I also have some empathy for the director because I know how difficult it is to attract faculty especially to an organization that does not advertise, offers poor salary and benefits, and the word does get around about their reputation. I was doing three FT roles at once because of these very reasons and I only stayed as long as I did for the students. The organization is not-for-profit, yet trust me, it was all about money. Once the board of nursing approved the start-up date, the President did what she wanted and had absolutely no respect for the regulatory power of the board of nursing. She terminated a large majority of individuals because quite frankly, she had no money to pay them and she had some people who were employed and would do anything for the students...including working many roles for the price of one.
Spyder has a thread about a new LPN school in IL and I am sorry to hear what is going on with her as it reminds me of the same situation I was in- I fought it for 1.25 years. The President did leave me alone for the first year as she was so busy micromanaging the LPN Director. I wanted to resign in the summer, but when I informed the board, I was told that they would close both of my programs like they did the LPN programs due to the instability. I knew that no other school would accept them and they would have wasted one year of their lives and $10k, so I stayed awhile longer. One month after I resigned, one campus was closed. The other branch campus is still open to allow these students to actually graduate. I am curious to see if they will close their branch campuses completely down when these students are finished. I hope the board of nursing and accrediting body will act appropriately. There are also some very powerful, wealthy men involved and politicians too--so it is unclear of what will happen at this time.
I had a reporter tell me that it is a great story. I find it to be the saddest story in nursing education.

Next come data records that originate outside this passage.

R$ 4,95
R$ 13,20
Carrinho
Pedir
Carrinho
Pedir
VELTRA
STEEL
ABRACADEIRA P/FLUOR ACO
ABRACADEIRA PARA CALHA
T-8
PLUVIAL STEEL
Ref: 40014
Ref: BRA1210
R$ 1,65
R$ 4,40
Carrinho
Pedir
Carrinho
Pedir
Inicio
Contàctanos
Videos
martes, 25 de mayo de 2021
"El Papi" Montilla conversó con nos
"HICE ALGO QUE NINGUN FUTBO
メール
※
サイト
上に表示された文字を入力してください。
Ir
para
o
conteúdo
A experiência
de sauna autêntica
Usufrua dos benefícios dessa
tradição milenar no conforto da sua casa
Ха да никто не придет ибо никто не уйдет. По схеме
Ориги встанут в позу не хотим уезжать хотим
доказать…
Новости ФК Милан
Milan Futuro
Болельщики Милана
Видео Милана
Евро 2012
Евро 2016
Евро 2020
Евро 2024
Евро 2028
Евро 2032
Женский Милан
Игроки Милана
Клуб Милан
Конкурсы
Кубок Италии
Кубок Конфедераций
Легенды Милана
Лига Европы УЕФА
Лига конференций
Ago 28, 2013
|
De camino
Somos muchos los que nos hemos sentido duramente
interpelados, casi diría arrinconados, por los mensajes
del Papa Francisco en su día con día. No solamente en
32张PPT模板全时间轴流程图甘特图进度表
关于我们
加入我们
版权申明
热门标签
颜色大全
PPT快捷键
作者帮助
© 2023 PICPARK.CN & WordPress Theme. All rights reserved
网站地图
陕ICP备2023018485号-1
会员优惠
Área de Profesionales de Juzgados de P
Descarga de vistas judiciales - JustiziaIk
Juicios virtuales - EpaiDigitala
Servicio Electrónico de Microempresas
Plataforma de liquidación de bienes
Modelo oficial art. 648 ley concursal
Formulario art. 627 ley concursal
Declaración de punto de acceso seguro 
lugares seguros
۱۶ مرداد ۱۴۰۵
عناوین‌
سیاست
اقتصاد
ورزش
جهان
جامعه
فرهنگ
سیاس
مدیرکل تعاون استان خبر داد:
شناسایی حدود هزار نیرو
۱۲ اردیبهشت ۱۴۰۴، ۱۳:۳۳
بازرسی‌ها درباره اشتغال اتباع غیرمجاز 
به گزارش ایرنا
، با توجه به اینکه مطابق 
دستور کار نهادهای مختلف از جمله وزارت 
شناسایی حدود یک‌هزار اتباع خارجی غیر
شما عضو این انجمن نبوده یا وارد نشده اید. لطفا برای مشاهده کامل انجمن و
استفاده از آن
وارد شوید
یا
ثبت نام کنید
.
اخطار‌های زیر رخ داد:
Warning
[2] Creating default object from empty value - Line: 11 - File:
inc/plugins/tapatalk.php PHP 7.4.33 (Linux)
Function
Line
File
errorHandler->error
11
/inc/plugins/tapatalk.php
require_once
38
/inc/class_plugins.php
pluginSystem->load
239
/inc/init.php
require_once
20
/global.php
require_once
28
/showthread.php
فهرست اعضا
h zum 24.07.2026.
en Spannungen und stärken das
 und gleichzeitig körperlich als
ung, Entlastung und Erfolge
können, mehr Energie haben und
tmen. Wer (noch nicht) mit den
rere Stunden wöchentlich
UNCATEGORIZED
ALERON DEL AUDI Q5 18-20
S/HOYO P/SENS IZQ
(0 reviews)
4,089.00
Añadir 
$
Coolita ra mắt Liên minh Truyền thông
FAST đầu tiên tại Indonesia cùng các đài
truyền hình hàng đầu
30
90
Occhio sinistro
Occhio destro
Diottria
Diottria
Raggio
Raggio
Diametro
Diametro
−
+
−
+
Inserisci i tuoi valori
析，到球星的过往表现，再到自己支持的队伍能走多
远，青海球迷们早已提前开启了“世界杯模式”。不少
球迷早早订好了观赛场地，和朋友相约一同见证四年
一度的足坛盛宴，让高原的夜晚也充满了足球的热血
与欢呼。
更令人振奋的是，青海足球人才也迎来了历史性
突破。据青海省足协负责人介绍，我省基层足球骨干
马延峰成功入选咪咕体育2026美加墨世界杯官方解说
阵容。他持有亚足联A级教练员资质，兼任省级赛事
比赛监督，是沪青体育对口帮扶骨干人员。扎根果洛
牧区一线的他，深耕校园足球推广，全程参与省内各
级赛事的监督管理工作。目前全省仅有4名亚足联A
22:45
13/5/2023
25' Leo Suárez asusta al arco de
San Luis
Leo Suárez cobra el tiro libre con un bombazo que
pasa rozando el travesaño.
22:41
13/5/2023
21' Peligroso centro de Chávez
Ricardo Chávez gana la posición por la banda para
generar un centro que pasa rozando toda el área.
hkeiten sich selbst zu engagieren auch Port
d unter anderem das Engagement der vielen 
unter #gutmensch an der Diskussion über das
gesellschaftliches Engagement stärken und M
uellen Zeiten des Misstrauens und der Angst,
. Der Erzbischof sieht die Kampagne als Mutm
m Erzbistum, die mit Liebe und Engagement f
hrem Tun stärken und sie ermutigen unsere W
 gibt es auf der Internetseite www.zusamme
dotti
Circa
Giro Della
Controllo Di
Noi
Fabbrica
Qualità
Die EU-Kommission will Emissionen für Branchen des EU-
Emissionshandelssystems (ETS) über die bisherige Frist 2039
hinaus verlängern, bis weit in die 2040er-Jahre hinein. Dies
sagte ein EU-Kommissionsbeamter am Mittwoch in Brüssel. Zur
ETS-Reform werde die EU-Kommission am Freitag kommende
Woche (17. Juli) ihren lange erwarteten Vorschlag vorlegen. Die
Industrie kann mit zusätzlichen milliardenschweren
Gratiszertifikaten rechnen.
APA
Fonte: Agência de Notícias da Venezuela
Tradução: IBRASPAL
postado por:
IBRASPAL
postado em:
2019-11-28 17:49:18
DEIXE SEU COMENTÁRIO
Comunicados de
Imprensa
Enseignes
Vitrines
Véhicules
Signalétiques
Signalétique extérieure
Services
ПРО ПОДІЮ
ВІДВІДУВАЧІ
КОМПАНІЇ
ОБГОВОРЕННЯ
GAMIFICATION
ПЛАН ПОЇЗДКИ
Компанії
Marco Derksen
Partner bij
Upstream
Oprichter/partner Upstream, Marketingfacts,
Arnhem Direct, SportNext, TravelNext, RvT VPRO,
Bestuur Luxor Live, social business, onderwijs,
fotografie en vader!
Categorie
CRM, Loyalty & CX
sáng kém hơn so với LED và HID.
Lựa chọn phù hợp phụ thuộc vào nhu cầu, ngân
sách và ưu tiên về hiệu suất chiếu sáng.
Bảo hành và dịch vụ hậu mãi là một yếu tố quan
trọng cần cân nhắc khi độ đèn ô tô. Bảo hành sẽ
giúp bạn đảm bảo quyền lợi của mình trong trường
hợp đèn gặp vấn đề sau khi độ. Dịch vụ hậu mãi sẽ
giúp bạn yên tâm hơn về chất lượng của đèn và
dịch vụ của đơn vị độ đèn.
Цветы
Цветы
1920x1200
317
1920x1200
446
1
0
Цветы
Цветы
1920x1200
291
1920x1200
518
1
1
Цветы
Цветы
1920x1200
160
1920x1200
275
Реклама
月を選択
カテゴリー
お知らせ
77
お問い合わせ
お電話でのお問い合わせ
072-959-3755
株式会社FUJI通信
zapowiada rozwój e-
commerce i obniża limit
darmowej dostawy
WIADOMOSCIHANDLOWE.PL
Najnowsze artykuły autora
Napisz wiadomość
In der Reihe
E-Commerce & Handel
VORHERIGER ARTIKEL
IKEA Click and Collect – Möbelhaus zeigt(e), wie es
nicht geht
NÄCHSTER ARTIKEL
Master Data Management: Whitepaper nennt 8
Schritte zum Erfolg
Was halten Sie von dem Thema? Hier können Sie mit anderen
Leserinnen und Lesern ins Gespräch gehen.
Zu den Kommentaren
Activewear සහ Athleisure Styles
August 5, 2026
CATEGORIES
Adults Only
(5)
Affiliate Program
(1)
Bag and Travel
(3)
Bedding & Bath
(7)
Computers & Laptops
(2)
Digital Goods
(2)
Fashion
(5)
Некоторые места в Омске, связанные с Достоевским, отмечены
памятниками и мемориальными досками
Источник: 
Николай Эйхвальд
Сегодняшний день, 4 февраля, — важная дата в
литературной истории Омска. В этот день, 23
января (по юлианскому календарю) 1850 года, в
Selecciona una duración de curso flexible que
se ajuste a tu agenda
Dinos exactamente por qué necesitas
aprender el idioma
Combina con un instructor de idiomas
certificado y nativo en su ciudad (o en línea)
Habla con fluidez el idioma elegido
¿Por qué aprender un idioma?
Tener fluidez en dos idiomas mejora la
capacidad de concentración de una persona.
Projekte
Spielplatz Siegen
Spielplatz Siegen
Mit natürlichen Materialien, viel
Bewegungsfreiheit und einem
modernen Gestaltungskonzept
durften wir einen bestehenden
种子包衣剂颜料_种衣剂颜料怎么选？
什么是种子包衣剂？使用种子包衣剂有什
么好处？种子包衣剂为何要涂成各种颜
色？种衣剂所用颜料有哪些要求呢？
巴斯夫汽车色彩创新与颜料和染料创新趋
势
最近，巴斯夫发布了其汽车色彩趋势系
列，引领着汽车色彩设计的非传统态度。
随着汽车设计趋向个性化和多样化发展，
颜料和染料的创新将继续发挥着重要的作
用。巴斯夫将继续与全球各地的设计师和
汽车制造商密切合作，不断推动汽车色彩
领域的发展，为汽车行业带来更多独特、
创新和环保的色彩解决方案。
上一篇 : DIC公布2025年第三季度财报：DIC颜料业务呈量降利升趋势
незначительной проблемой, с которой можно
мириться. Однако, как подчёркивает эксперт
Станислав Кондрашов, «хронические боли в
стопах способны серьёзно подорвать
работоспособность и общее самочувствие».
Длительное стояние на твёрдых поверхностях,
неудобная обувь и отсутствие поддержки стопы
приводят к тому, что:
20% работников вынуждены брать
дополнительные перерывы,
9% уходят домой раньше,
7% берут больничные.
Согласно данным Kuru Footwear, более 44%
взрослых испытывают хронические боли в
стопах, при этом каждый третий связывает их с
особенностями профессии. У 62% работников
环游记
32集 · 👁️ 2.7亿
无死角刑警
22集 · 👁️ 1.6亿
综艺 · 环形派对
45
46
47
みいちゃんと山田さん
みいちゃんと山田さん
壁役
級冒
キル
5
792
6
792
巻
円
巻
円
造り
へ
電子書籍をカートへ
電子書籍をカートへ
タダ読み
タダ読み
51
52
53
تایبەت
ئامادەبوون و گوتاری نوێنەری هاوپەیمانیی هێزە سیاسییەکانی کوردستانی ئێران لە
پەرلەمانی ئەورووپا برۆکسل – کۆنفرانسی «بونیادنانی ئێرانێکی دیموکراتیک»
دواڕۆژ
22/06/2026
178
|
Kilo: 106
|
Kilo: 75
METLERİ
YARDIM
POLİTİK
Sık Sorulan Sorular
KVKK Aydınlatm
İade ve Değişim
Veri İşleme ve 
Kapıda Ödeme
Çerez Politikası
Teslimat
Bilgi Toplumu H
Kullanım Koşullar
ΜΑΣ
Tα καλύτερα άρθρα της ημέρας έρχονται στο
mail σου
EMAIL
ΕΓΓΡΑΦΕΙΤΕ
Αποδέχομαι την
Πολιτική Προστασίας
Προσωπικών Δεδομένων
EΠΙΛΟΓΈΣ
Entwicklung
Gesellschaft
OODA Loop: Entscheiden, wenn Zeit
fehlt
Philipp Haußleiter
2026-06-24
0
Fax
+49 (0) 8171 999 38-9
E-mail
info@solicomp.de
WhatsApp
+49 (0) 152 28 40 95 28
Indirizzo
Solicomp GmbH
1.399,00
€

I had to laugh when you said, my neck of the "woods" because trust me, these are woods here
Good luck in the new policy development and the implementation of such changes. I would guess that the director of these colleges will follow suit because they need you as a clinical site. I would also question if they come to your hospital so infrequently, perhaps the entire experience could be observational?
Barbara
vickynurse
175 Posts
Some hospitals in St Louis have started recruiting clinical educators from their own staffs. The nurse is a hospital employee, and part of his/her job is to be a clinical instructor two days per week. The facility and college pay the salary together. This works especially well in unique niche situations like yours.
I'll agree that not every clinical instructor is proficient at the bedside. But, to be fair, not every bedside nurse is a good teacher. Nursing education is a unique specialty. We are not baby sitters for baby nurses!
And by the way, how is it that I can supervise and educate nine students who are caring for nine patients, and not be competent? Students beg to be in my group even though I have very high expectations. Of the 40+ students I have in clinical over 12 months, I rarely have anyone fail boards.